Over lunch yesterday I stopped off at the pool to give the
kids their goggles. They’re at day camp and I had forgotten to pack them. I
wasn’t sure exactly what time their group came to the pool – but figured I’d easily
find at least one of them. But I didn’t. And after a good deal of
searching I figured they were in the late group with pool time from 2 to 4.
Turning
to leave I caught sight of something my brain couldn’t comprehend.
Time
stopped. My eyes had fixed on a young child, not moving, being pulled out from
under the water. Unconscious. I saw the tiniest flicker of blue suit. The boys’
suits’ are blue. TERROR. Gut-level terror crept up my neck and threatened to
choke me. I couldn’t move my large muscle groups. I couldn’t speak. I was
essentially frozen. In what seemed like 20 minutes, but was more like 1 second,
I was (finally) able to move my eyes up to the lifeguard’s post. He was blowing
a whistle in short bursts – signaling other guards and getting kids out of the
pool. “CALL 911!” a male parent thundered, then went back to performing CPR. That
little body – no life in those limbs.
Intellectually, I realized this wasn’t my
child – this is a little girl. But the lizard part of my brain hadn’t caught up
yet. Moms all around begin screaming – shrieking - for their own children. Lizards,
all of us.
“Purple group?” I managed a tiny whisper to a woman rushing
by. “Camp..group purple..boys?” Nothing. “Pool fall?” I whispered, or maybe I
didn’t. I don’t know. “Purple twins?”
“PURPLE WON’T BE HERE
TIL 2.” Someone said as she whizzed past.
Deep breath. They’re not here. My boys are not here. Another
deep breath. I could breathe again! My inner lizard understood – it set my
limbs free.
I fog-walked to a picnic table
near the entrance where an older girl was sitting with a towel over her head. “Are you ok?”
She looked up, tears in her eyes
and shook her head. “I don’t like things like this,” she said. I sat down. “I know… I’ll sit
with you if it’s ok.” She nodded yes. “I won’t leave until it’s over.”
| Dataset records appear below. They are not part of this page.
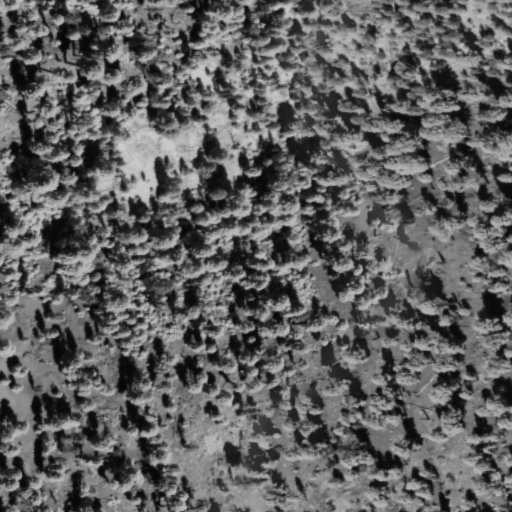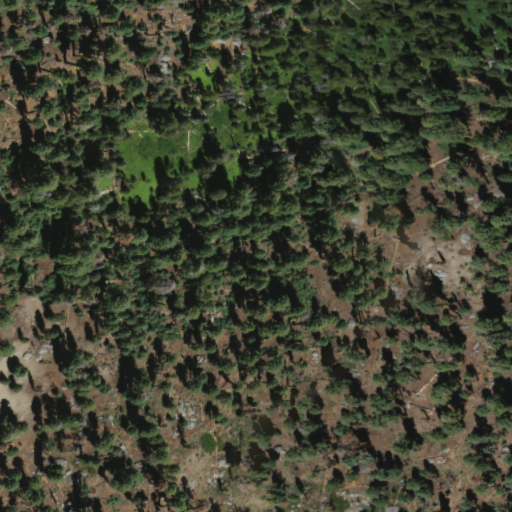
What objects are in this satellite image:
road: (236, 223)
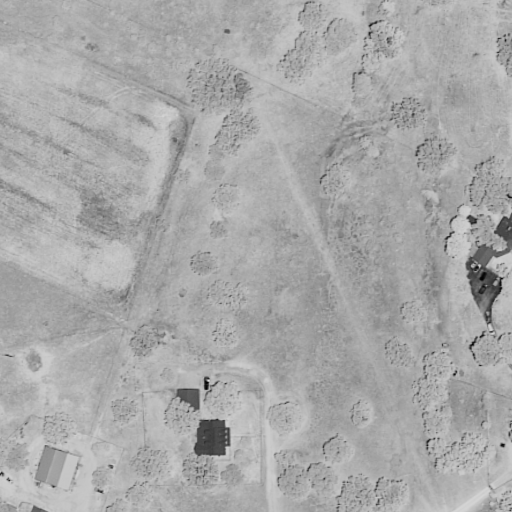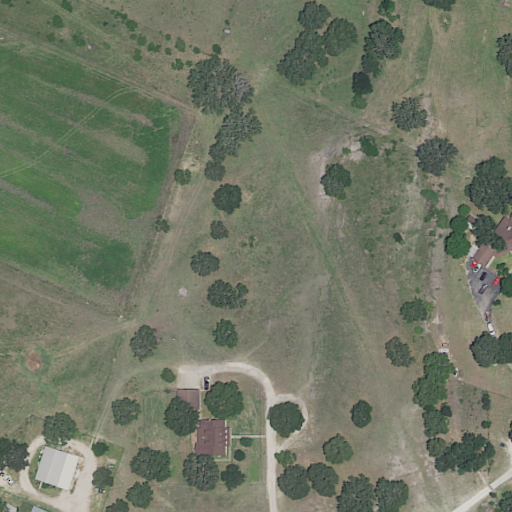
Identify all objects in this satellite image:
building: (494, 247)
road: (503, 347)
building: (190, 399)
road: (270, 407)
building: (212, 436)
building: (58, 467)
road: (488, 490)
road: (70, 506)
building: (38, 509)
“Thank you. I hate these things.”
“I know…”
“I’m going to faint,” she said.
“Slow your breathing. Think of
something really, really, REALLY boring. Like math!”
(A tiny giggle)
“Good.”
She was getting control of it. So
I gave her my next best trick for calming anxious nerves. “Tap one hand on the
table, then the other. One hand then the other.” She might've rolled her eyes a little. I said, “Weird, right? But it works. Try
it.” She did. She calmed and we chatted a little about middle school. She
kept the towel over her head.
The emergency squad was there in
minutes – maybe seconds. Miraculously the injured child had been revived thanks
to quick thinking, quick acting good Samaritans. The paramedics put her on a
big stretcher and brought her out to the ambulance for a ride she’ll never
forget. She is expected to be just fine.
I waited for the red lights and
sirens to stop – for all the emergency vehicles to leave. “It’s all over.
Everything is just fine.” My benchmate came out from under her towel – relief
on her freckled face. I gathered my things and took a
few steps toward the exit.
“Hey, that tap thing?” she said, “Thank you
for that.” I nodded and smiled.
Thank you, I thought to myself as
I got into the car. Thank you for letting me be the comforting mom in a
terrifying situation. I needed that in a fundamental way that I still don't entirely understand. Perhaps I needed someone else to hear me say everything would be just fine - so I could believe it myself. Or maybe it's more primal than that. I don't know. I do know the taps are an EMDR exercise I do with Sam when he’s anxious. And when Jack can’t fall asleep I say with a wink, “Think of math.” Works every time.